Detrás de estos temores hay un hecho político fundamental. La evolución política y demográfica de los Estados Unidos, en gran medida por el ascenso de la comunidad latina en los grandes Estados del Sur, está arrinconando al Partido Republicano y empujándole hacia una difícil tesitura. La alianza política entre las costas liberales del país y las minorías emergentes del Sur hace inviable su proyección hacia el futuro: dentro de unos años, los números sencillamente no le darán para aspirar a ganar las elecciones, y el bloque social al que representa perderá demográfica e ideológicamente su vocación hegemónica sobre el país. Desde la nominación atropellada de jueces hasta la obsesión por el control migratorio o los intentos de imposibilitar el voto de las minorías, la estrategia a corto plazo de los republicanos pasa por apuntalar sus posiciones de poder contra ese inminente asalto democrático. Ése es el trasfondo del temor a que Trump se atrinchere en la presidencia: desde una perspectiva histórica, para él sería una estrategia coherente.

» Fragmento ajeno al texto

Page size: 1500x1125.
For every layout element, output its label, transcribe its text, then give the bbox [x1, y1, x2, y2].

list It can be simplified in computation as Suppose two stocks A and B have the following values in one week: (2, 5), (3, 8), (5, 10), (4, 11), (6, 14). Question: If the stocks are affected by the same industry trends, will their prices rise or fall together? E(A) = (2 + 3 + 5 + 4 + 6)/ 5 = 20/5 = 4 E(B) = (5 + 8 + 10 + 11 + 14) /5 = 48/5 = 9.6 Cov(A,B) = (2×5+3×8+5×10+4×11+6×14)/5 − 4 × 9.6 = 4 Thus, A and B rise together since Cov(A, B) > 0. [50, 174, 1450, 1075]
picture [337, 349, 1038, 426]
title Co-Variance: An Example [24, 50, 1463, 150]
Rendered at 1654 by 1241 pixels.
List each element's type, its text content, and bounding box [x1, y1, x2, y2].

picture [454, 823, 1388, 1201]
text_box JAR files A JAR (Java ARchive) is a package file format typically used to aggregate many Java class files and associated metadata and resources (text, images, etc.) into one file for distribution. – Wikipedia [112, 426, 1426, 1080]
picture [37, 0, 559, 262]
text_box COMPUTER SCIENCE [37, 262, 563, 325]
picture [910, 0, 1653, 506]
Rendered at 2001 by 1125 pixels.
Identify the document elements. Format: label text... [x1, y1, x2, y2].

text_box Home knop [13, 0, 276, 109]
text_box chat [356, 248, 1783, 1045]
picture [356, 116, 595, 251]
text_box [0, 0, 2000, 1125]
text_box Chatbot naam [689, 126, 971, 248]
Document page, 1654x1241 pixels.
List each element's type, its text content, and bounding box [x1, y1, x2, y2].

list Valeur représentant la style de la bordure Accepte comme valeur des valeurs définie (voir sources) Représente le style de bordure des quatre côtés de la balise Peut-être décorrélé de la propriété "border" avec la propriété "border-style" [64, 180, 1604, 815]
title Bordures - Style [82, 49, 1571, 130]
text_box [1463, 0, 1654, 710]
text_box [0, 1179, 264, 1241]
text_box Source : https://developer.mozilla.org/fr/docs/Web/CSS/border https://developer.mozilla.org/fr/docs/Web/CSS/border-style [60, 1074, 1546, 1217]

Todo esto hace apenas visible aquello que es más importante en las elecciones norteamericanas: el margen de acción que el próximo presidente tendrá para reconducir la situación económica y social del país. El último año ha visto un intento de destitución del presidente, la mayor sublevación social que se recuerda, un colapso económico sin precedentes en casi un siglo y una polarización extrema, que dificulta la recomposición de su posición hegemónica global. Con la tercera ola de la pandemia en un ascenso imparable, millones de personas sin cobertura sanitaria tras haber perdido su empleo, niveles crecientes de pobreza y desigualdad, y las negociaciones para un nuevo paquete de estímulo encalladas desde hace meses, el país contiene la respiración ante el resultado electoral, pero apenas entrevé horizontes de restauración de las múltiples crisis que hoy lo asolan y laceran. La campaña tranquila de Biden promete al público estadounidense el regreso de la normalidad, pero el hecho fundamental de estas elecciones es que nadie sabe a qué puede parecerse esa normalidad a inicios de 2021. Una nítida victoria que devuelva a los demócratas el mando del Senado y la Casa Blanca en la misma noche electoral disiparía el miedo al caos inmediato en el país, pero no resolverá esa incertidumbre mayor.